PATTERNS IN NEW ARAB CINEMA – Schirmer Encyclopedia of Film

Schirmer Encyclopedia of Film

Since its early beginnings in the late 1920s and until the
late 1940s, the influential Arab Egyptian cinema evolved
and reinvented itself largely by incorporating Hollywood’s
well-tested formulas. By the mid-1950s Egyptian cinema
was loosely amalgamating various realist cinematic trends,
including French poetic realism, Italian neorealism, and
socialist realism. It also began to incorporate modernist
German expressionist tendencies as well as early Soviet
dialectical montage. These impulses, however, were
assimilated by Egyptian and other Arab filmmakers as
complementary rather than antithetical to existing local film practices. By the early 1990s Arab films were frequently using self-reflexive stylistic strategies.
In the Palestinian film Divine Intervention (2002),
directed by Elia Suleiman, the story of a young
Palestinian filmmaker (played by Suleiman himself) is
punctuated by shots of the filmmaker placing the film’s
cue cards on the wall of his apartment. Kanya Ya Ma
Kan, Beyrouth (Once Upon a Time in Beirut, 1995), by
Jocelyn Saab (b. 1948), concerns the search by two young
women for their own city. It presents a barrage of
archival footage, film clips, and images of old downtown
movie theaters, as the two women attempt a sort of
excavation of the Lebanese capital before the civil war.
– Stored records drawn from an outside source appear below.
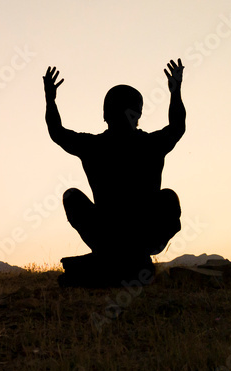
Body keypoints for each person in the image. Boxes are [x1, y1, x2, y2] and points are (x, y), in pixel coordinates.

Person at [44, 59, 185, 288]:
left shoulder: (93, 146)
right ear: (137, 114)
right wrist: (175, 92)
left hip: (107, 235)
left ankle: (109, 259)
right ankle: (124, 260)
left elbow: (57, 132)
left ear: (105, 115)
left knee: (72, 196)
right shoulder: (151, 144)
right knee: (168, 198)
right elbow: (177, 126)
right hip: (138, 235)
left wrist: (50, 100)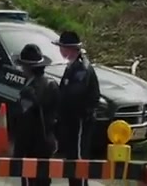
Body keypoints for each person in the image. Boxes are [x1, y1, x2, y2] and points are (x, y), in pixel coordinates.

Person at [52, 31, 100, 186]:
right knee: (72, 158)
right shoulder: (72, 65)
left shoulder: (82, 69)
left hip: (79, 120)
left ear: (70, 49)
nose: (60, 50)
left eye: (62, 47)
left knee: (78, 159)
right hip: (71, 121)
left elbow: (74, 95)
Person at [13, 44, 60, 186]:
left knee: (30, 180)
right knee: (44, 180)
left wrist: (19, 152)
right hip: (48, 142)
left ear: (28, 68)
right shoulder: (52, 85)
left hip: (32, 145)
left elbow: (25, 123)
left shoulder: (29, 92)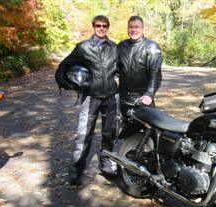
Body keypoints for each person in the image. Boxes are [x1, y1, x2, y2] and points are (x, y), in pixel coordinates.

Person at [55, 15, 118, 186]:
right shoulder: (83, 47)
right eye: (98, 25)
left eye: (104, 25)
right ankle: (75, 172)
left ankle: (107, 165)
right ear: (93, 26)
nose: (101, 28)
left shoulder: (114, 47)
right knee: (83, 135)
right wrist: (66, 83)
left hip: (111, 96)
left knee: (109, 134)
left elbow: (123, 69)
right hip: (90, 97)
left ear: (108, 27)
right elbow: (64, 66)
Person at [117, 15, 163, 108]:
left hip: (142, 98)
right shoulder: (121, 46)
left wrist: (149, 94)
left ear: (142, 28)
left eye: (137, 27)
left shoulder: (151, 47)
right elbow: (115, 70)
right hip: (122, 97)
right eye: (131, 27)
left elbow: (155, 73)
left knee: (141, 122)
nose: (133, 30)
Their search ends in the discovery of Western and Arabic
film clips—including ones made by the Lumie`re
Brothers—from the 1920s up to the early 1970s. And
in West Beyrouth (Ziad Doueiri, 1998), a young boy’s
infatuation with his Super-8 camera results in his becoming a witness to the destruction of his war-torn city.
Developments in communications technologies,
including the mushrooming of Arab satellite film and
television networks, were a major element in the expansion of Arab cinema at the end of the twentieth century.
Film festivals in the region are also growing. Among the
most influential annual events that screen films from the
Arab world and elsewhere are the Cairo, Beirut,
Marrakesh, Damascus, and Carthage Film Festivals as
well as the Dubai Film Festival, created in 2004. The
burgeoning annual Ismailiah International Documentary
Film Festival in Egypt has also become a major outlet for
screening and discussing the latest trends in Arab documentary and experimental filmmaking. All these events
are increasingly informing and informed by a renaissance
of a pan-Arab national cultural interaction.
Important distribution centers for Arab film in the
West include New Yorker Video, Winstar Home Video,
and Kino International, all in New York. The largest
source of Arab films remains Arab Film Distribution in
Seattle. Among the major events that regularly screen Arab
films are the Arab Film Festival in San Francisco (organized by Cinemayaat), the Seattle Film Festival (Arab Film
Distribution), the Arab Film Festival in Montreal (organized in coordination with Cine´mathe`que Que´be´coise),
the Biennial of Arab Cinemas (organized in Paris by
l’Institut du Monde Arabe), and Arabscreen, a documentary and short festival in London.
On the one hand, and more than ever before in
contemporary Arab history, a cultural revival is transcending divisions and borders between various Arab
states, regions and peoples—a division originally prescribed and designed by colonial powers in the first
decade of the twentieth century. This revival appears to
be ushering in a new period in the development of Arab
cinema. On the other hand, political tensions in the
Middle East—including the continuing Palestinian
dilemma, and the ramifications of the Gulf War (1992)
and the Iraq War (2003) (both of which are widely
viewed in the area as reflections of neocolonialist designs
and interventions)—continue to stimulate politically and
culturally conscious preoccupations in film. This complex backdrop has encouraged the emergence of new
thematic trends and stylistic patterns in various areas of
cultural production, including filmmaking. It has
allowed for the growth of film practices that favor breaking down artificial barriers—of form, nationality, and
‘‘high’’ and ‘‘low’’ art—that so often delineate cinematic
practices in the West. All this can only signal new beginnings for a cinema that bears the responsibility of expressing the struggles of its people.